# AV Receiver help please - Resolved :)



## Electric_Andy (27 Feb 2021)

Hi, please could someone help me setup my new AV receiver?

I have a modern TV, an Amazon Firestick, a new Denon X550BT AVR, and a set of speakers.

I have read the manual and set it up as they suggested, and also have gone through the setup callibration on the AVR. But I can only get video, not sound.

During the callibration, the left and right speakers hissed as they were supposed to, so they are hooked up correctly.

Here's what I have done:

TV HDMI1 connected to AVR HDMI out (monitor)
Digital audio cable going from TV to AVR
RCAs (red and white) going from TV to AVR
Firestick plugged into mains and going to Media Player input on AVR (HDMI)

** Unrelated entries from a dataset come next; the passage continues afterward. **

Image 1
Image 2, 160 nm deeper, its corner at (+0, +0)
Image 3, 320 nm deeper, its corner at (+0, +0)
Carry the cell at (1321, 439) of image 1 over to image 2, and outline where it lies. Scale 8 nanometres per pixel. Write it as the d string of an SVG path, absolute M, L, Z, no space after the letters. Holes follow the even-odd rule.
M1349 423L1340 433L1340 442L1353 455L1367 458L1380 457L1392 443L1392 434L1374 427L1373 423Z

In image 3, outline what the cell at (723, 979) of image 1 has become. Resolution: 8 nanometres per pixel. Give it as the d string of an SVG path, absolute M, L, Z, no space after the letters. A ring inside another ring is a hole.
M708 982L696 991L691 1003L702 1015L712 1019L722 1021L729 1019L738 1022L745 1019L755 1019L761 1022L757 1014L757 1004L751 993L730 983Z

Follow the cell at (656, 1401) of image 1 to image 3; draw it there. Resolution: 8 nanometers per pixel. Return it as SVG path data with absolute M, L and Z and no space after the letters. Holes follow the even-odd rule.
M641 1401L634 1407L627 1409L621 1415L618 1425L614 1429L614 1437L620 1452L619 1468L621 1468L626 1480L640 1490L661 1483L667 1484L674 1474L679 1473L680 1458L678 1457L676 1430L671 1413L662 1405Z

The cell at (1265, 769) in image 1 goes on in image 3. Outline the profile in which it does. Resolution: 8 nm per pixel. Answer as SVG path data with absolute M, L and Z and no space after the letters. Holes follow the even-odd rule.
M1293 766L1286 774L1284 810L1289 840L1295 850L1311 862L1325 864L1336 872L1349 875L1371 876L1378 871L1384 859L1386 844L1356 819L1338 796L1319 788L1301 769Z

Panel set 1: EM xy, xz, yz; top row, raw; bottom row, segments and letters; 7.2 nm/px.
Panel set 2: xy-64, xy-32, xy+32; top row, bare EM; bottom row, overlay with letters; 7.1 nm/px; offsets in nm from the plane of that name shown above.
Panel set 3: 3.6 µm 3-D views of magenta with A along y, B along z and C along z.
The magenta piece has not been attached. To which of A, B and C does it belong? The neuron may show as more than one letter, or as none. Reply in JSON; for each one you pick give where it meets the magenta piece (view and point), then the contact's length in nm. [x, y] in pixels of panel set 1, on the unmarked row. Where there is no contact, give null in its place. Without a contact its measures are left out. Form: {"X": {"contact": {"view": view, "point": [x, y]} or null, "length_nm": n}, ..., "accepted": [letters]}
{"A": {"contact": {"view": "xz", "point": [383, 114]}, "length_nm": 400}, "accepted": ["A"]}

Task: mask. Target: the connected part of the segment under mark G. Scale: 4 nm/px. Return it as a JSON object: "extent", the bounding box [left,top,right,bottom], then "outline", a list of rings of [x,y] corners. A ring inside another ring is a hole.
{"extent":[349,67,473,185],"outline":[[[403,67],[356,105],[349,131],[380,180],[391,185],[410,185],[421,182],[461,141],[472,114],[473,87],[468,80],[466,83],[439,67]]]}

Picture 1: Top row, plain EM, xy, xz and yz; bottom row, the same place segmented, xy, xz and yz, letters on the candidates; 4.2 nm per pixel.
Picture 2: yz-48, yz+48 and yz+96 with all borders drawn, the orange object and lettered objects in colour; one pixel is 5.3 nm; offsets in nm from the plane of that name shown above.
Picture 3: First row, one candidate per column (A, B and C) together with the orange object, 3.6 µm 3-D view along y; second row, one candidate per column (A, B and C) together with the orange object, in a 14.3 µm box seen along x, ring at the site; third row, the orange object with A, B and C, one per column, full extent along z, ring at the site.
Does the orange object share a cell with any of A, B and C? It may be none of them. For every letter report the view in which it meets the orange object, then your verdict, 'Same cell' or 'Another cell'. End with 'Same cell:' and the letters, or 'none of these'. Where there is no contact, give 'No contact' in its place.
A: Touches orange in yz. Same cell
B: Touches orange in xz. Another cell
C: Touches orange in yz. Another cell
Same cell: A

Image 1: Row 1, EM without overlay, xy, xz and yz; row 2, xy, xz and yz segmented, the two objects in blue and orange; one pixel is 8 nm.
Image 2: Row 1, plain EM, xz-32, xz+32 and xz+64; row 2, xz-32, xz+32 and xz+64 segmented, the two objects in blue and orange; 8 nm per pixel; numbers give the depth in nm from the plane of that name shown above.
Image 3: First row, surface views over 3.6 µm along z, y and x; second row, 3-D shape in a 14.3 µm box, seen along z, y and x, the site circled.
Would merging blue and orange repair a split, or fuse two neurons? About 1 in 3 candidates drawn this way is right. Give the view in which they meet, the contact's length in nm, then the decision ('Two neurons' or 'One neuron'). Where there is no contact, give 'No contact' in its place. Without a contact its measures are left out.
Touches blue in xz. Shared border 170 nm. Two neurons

Still no sound. I've googled, and still am baffled. Everything worked fine on my old amp and speakers


----------



## ColinJ (27 Feb 2021)

What make/model of TV is it?


----------



## Electric_Andy (27 Feb 2021)

Sorry - It's a Digihome 43 FHD CNTD - a Tesco one, but seems to have all the ins and outs required? Could it be that is doesn't support ARC? If so, what do I do about it?!


----------



## midlife (27 Feb 2021)

Set to mute on the TV remote?


----------



## Electric_Andy (27 Feb 2021)

TV volume goes up and down fine, but nothing comes out from the external speakers.


----------



## stoatsngroats (27 Feb 2021)

Do you have to change a sound setting on the Tv setup to divert sound away from the Tv speakers?


----------



## mistyoptic (27 Feb 2021)

Wouldn’t expect to need the RCAs and the Optical cable both connected. Either/or, surely? Maybe that’s upsetting it


----------



## mistyoptic (27 Feb 2021)

In fact, if the TV can do HDMI with ARC then you shouldn’t need the others at all


----------



## Electric_Andy (27 Feb 2021)

My TV HDMI doesn't say "ARC" so I'm assuming it doesn't support ARC becasue it's a cheapo TV. I've unplugged the RCA, so all that's connected now is HDMI from TV to AVR, and digital audio cable from TV to AVR. And Firestick to AVR.


----------



## MntnMan62 (27 Feb 2021)

Make sure your AV receiver is set to the correct source. You may need to toggle through the different sources. That happened to me a couple times. Also, if it's a Bluetooth receiver, and someone else is paired to it, you won't get sound. You need to make sure all other devices are unpaired.


----------



## Electric_Andy (27 Feb 2021)

Thanks, but haven't connected anything to bluetooth yet.

The TV source lists the AV, so I selected that. Am I supposed to plug my Firestick into the AVR? I did that but still no sound. So I plugged it into the TV, again got a picture but no sound


----------



## Electric_Andy (27 Feb 2021)

Sorted thank you - it was the input menu on the AVR I had to change input to Digital Audio.

THANKS EVERYONE !


----------